Survivin transcript variant 2 drives angiogenesis and malignant progression in proneural gliomas

BACKGROUND The influence of survivin isoforms on outcome in glioblastoma is poorly understood. We analyzed the dominant anti-apoptotic transcript variants of survivin using expression data and modeled them in vivo to determine their impact on glioma formation and progression. METHODS Using data from low- and high-grade glioma knowledge bases, we expressed the anti-apoptotic isoforms of survivin (transcript variants 1 and 2) in vivo using the RCAS/Ntv-a model of murine glioma. RESULTS In low-grade gliomas, survivin RNA expression was increased in 22 of 167 (13.2%) of cases and was associated with shortened survival (P = .005).

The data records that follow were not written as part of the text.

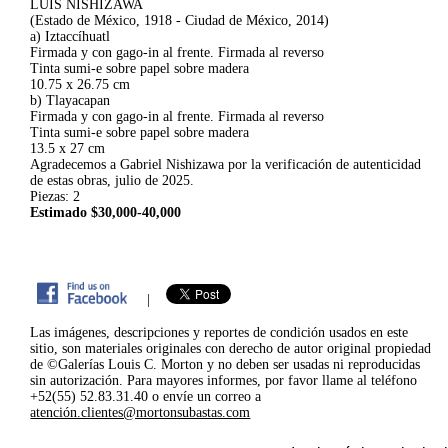
LUIS NISHIZAWA
(Estado de México, 1918 - Ciudad de México, 2014)
a) Iztaccíhuatl
Firmada y con gago-in al frente. Firmada al reverso
Tinta sumi-e sobre papel sobre madera
10.75 x 26.75 cm
b) Tlayacapan
Firmada y con gago-in al frente. Firmada al reverso
Tinta sumi-e sobre papel sobre madera
13.5 x 27 cm
Agradecemos a Gabriel Nishizawa por la verificación de autenticidad
de estas obras, julio de 2025.
Piezas: 2
Estimado $30,000-40,000
|
Las imágenes, descripciones y reportes de condición usados en este
sitio, son materiales originales con derecho de autor original propiedad
de ©Galerías Louis C. Morton y no deben ser usadas ni reproducidas
sin autorización. Para mayores informes, por favor llame al teléfono
+52(55) 52.83.31.40 o envíe un correo a
atención.clientes@mortonsubastas.com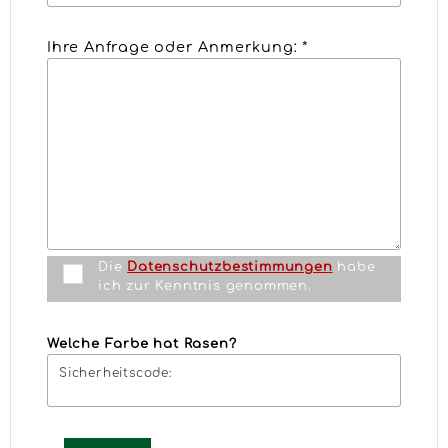
Ihre Anfrage oder Anmerkung: *
Die
Datenschutzbestimmungen
habe
ich zur Kenntnis genommen.
Welche Farbe hat Rasen?
Sicherheitscode: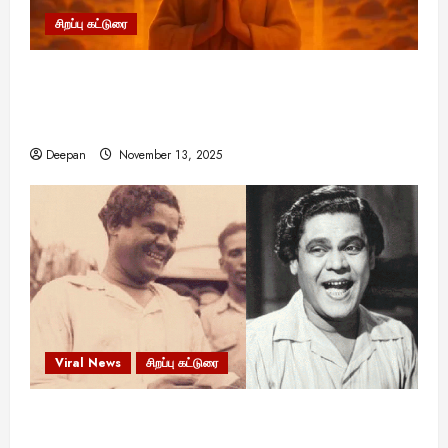
சிறப்பு கட்டுரை
11:11 என்பதன் அர்த்தம் என்ன? பிரபஞ்சம்
உங்களுக்கு அனுப்பும் ரகசிய குறியீடு இதுவாக
இருக்கலாம்!
Deepan
November 13, 2025
Viral News
சிறப்பு கட்டுரை
எளிமையின் வலிமையால் உயர்ந்த
என்.எஸ்.கிருஷ்ணன்: கலைவாணரின் நினைவு நாளில்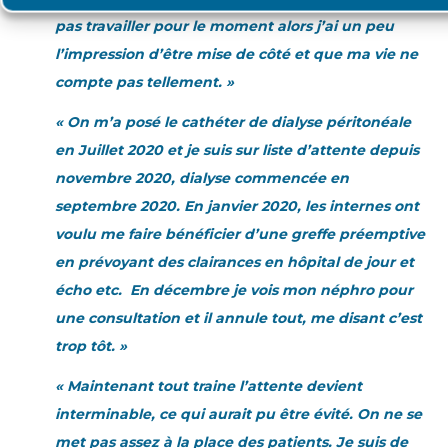
pas travailler pour le moment alors j’ai un peu
l’impression d’être mise de côté et que ma vie ne
compte pas tellement. »
« On m’a posé le cathéter de dialyse péritonéale
en Juillet 2020 et je suis sur liste d’attente depuis
novembre 2020, dialyse commencée en
septembre 2020. En janvier 2020, les internes ont
voulu me faire bénéficier d’une greffe préemptive
en prévoyant des clairances en hôpital de jour et
écho etc. En décembre je vois mon néphro pour
une consultation et il annule tout, me disant c’est
trop tôt. »
« Maintenant tout traine l’attente devient
interminable, ce qui aurait pu être évité. On ne se
met pas assez à la place des patients. Je suis de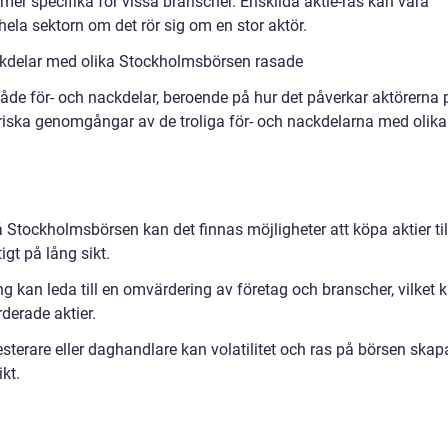
er specifika för vissa branscher. Enskilda aktie-ras kan vara
a hela sektorn om det rör sig om en stor aktör.
ckdelar med olika Stockholmsbörsen rasade
de för- och nackdelar, beroende på hur det påverkar aktörerna 
riska genomgångar av de troliga för- och nackdelarna med olika
 Stockholmsbörsen kan det finnas möjligheter att köpa aktier til
tigt på lång sikt.
 kan leda till en omvärdering av företag och branscher, vilket 
rderade aktier.
nvesterare eller daghandlare kan volatilitet och ras på börsen skap
kt.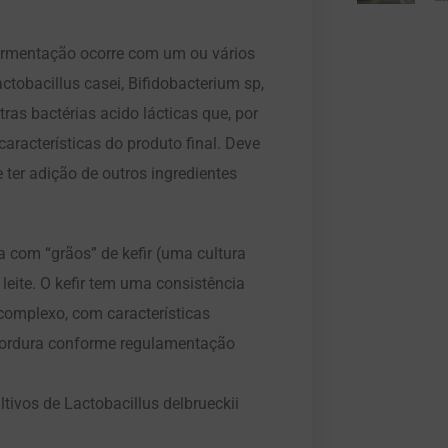
rmentação ocorre com um ou vários
actobacillus casei, Bifidobacterium sp,
ras bactérias acido lácticas que, por
aracterísticas do produto final. Deve
e ter adição de outros ingredientes
 com “grãos” de kefir (uma cultura
leite. O kefir tem uma consistência
 complexo, com características
e gordura conforme regulamentação
tivos de Lactobacillus delbrueckii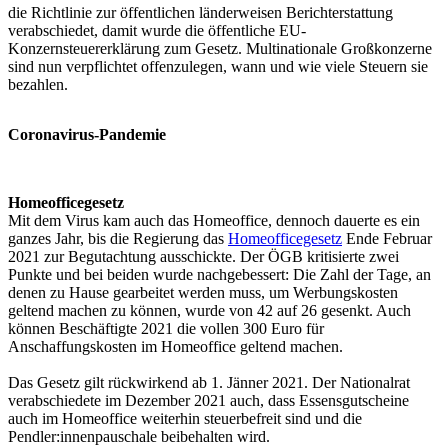
die Richtlinie zur öffentlichen länderweisen Berichterstattung
verabschiedet, damit wurde die öffentliche EU-
Konzernsteuererklärung zum Gesetz. Multinationale Großkonzerne
sind nun verpflichtet offenzulegen, wann und wie viele Steuern sie
bezahlen.
Coronavirus-Pandemie
Homeofficegesetz
Mit dem Virus kam auch das Homeoffice, dennoch dauerte es ein
ganzes Jahr, bis die Regierung das
Homeofficegesetz
Ende Februar
2021 zur Begutachtung ausschickte. Der ÖGB kritisierte zwei
Punkte und bei beiden wurde nachgebessert: Die Zahl der Tage, an
denen zu Hause gearbeitet werden muss, um Werbungskosten
geltend machen zu können, wurde von 42 auf 26 gesenkt. Auch
können Beschäftigte 2021 die vollen 300 Euro für
Anschaffungskosten im Homeoffice geltend machen.
Das Gesetz gilt rückwirkend ab 1. Jänner 2021. Der Nationalrat
verabschiedete im Dezember 2021 auch, dass Essensgutscheine
auch im Homeoffice weiterhin steuerbefreit sind und die
Pendler:innenpauschale beibehalten wird.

Survivin RNA was preferentially expressed in proneural (PN) relative to mesenchymal high-grade gliomas (P < .0001). In proneural gliomas, survivin was expressed in 94 of 141 (67%) of cases and was associated with shorter disease-free survival (P = .04). In a platelet-derived growth factor subunit B-dependent murine model of PN glioma, ectopic expression of variant 1 yielded tumors in 28 of 30 (93%) of mice, of which 25% were high-grade tumors, whereas ectopic expression of variant 2 yielded tumors in 27 of 28 (96%), of which 81% were high-grade tumors (P < .0001). Microvascular proliferation was significantly more prominent (P < .0001), and tumor-free survival was shorter in mice with variant 2 than variant 1-derived tumors (P = .01). CONCLUSIONS Survivin expression in low-grade gliomas is associated with poor survival and is preferentially expressed in PN gliomas. Compared with variant 1, variant 2 was associated with poorer survival and promoted malignant progression, angiogenesis, and shorter tumor-free survival in the PN murine model. Inhibiting survivin transcript variant 2, rather than variant 1 (the common isoform), may be an effective treatment strategy for glioma.